Editor's note: The film was originally broadcast in 2012. 
Palestinian Mazen Maarouf was raised in Lebanon, and was forced into a double exile in Iceland after criticising the Syrian regime.
His third poetry collection, An Angel Suspended On The Clothesline , was published in Lebanon after he had left.
We follow him from Reykjavik to Paris as he works on the translation into French. With his work translated into English, French, German, Spanish, Swedish, Maltese, Icelandic and Chinese, this rising poetry star finds himself wandering the world with only his notebook to provide security.

FILMMAKER'S VIEW: The traces of beauty
By Roxana Vilk
It is the mission of how to reconstruct the dirt, this is poetry, maybe to make a rose out of dust.” 
This is how Mazen Maarouf described his role as a poet to me. The Palestinian poet was raised in a refugee camp in Lebanon, and recently forced into a double exile in Iceland after criticising the Syrian regime.
The first time I interviewed him was back in May 2010 in Lebanon. Those haunting words rang true as we drove through Beirut city. Mazen, still scarred by so many wars, showed me his former family home, which was now a blackened shell after years of political turmoil.
By the time we came to film Mazen in December 2011 for the Poets of Protest series, a lot had changed for the popular writer. It was no longer Beirut we were looking at as locations for his story but Paris and Reykjavik.
Mazen’s daring and thought-provoking journalism in Beirut had led to his life being put in grave danger, resulting in him having to flee to Iceland where he was invited to become Reykjavik’s first Icorn guest writer in residence.

Suddenly I had a very different story in my hands from the one we planned to shoot in Lebanon. Instead we shot the film partly in Reykjavik working with a great local producer Hlin Johannesdottir and her team and then in France just before Christmas 2011.
We also managed to document Mazen’s trip to Paris which he took to work with his French translator on his new collection of poetry, An Angel Suspended on a Clothesline .

What immediately drew me in about the sudden turn of events was that Mazen had written a poem called DNA back in 2002, describing in detail how it feels to be a Palestinian refugee living in Lebanon.
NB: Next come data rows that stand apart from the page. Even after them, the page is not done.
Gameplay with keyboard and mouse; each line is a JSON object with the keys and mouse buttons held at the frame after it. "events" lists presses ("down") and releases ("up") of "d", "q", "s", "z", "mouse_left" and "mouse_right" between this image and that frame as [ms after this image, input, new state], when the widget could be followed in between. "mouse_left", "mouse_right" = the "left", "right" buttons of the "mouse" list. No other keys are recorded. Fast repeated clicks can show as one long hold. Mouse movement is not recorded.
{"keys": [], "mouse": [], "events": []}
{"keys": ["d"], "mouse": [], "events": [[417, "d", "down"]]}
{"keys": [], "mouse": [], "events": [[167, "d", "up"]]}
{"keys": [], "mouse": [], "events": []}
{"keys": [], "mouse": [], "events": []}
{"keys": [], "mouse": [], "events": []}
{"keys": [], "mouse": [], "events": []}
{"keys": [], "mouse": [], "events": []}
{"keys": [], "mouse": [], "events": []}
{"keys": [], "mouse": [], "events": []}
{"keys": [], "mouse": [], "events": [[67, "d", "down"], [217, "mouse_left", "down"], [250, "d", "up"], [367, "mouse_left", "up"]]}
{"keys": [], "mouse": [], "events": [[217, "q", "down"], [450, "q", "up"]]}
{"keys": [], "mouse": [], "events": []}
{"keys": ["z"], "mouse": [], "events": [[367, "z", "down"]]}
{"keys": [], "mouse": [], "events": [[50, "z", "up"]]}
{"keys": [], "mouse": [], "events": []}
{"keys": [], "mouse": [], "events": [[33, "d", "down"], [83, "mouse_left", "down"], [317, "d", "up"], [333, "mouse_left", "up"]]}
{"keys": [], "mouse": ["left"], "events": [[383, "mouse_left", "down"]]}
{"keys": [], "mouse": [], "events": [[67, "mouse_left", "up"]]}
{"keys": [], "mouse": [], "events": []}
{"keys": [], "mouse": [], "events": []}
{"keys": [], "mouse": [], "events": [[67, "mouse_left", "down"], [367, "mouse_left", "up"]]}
In the poem he also reflects on his dreams of Paris:

…and dream 
Of faraway things: 
A small flat in a suburb of Paris, the Louvre, 
Loads and loads 
Of loneliness and books 

When Mazen wrote DNA he had never been to Paris or France. It seemed serendipitous that we had these words, these aspirations in his poem and that we were witnessing Mazen travelling to France to work on his poetry.
It was through working closely with his poems that I started to sculpt the film’s narrative, as many of his works have a strong personal, almost autobiographical, voice and are often both dark and beautiful in their observations.

“I feel I cannot be astonished by anything in life. I lost this ability two years ago because I still remember so many things from the war. But the traces of beauty that I pick up from life are enough and life is generous still, proving me with these traces of beauty because I write poetry from them,” he said in 2010. 


Our film follows Mazen on his new journey, with his notebook in hand, sculpting poetry from the ‘traces of beauty’  he encounters on his path in exile.

About the series:
Poets of Protest reflects the poet's view of the change sweeping the Middle East and North Africa through its intimate profiles of six contemporary writers as they struggle to lead, to interpret and to inspire.
Poetry lives and breathes in the Middle East as in few other places. 

In a region long dominated by authoritarian regimes, poetry is the medium for expressing people's hopes, dreams and frustrations. Poets became historians, journalists, entertainers - and even revolutionaries.